Start of Supplied records

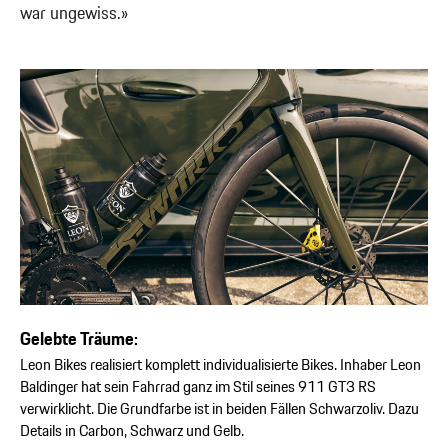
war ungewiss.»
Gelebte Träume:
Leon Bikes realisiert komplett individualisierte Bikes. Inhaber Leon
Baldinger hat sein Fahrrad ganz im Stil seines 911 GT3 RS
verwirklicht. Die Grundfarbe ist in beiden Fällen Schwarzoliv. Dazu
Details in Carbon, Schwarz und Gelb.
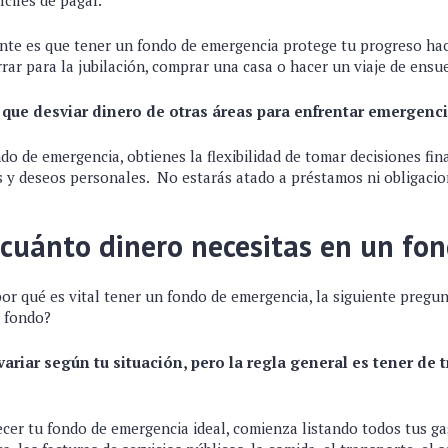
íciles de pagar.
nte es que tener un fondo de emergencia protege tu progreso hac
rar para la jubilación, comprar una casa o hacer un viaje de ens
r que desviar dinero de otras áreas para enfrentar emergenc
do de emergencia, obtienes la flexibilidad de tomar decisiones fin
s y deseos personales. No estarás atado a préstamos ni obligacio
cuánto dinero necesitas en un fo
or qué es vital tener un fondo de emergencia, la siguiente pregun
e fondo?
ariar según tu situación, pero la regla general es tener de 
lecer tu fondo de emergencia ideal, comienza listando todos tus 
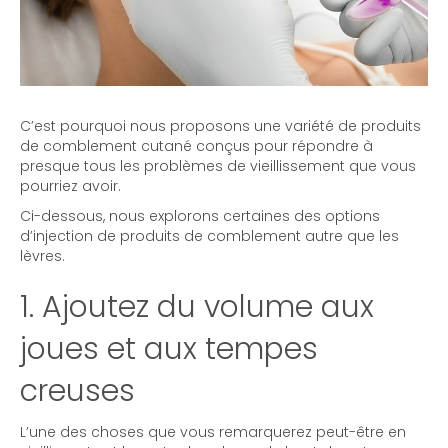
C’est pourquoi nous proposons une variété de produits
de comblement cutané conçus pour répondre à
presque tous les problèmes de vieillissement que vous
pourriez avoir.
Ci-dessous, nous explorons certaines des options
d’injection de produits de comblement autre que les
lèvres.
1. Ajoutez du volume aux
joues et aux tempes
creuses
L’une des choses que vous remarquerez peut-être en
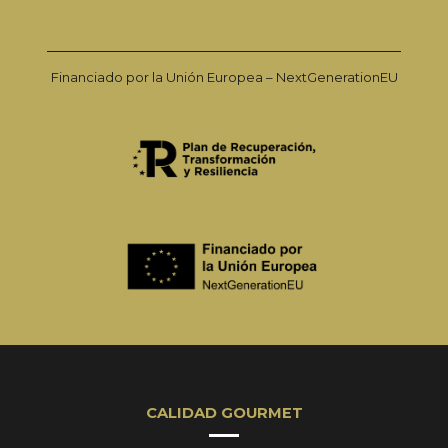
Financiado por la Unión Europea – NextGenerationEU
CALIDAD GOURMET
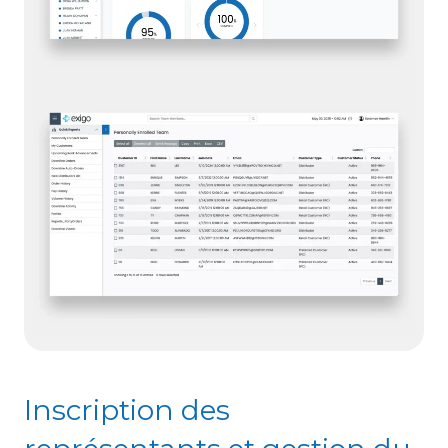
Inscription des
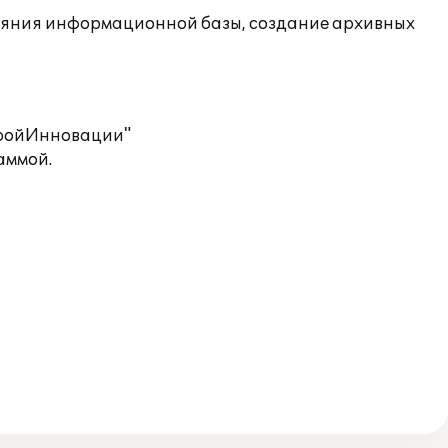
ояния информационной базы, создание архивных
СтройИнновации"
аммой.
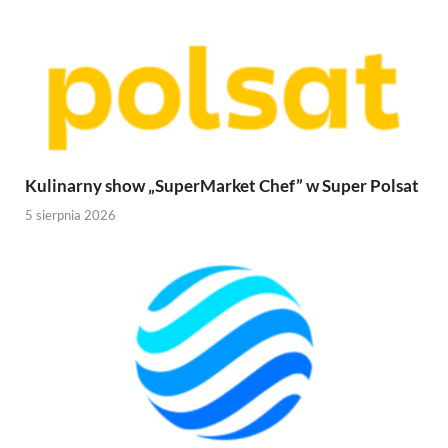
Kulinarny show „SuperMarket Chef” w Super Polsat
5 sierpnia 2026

End of Supplied records

**What you have to do:** Return every line of the records above that contains the string "para". Treat matches as case-sensitive.

**Written answer:**
rar para la jubilación, comprar una casa o hacer un viaje de ens
r que desviar dinero de otras áreas para enfrentar emergenc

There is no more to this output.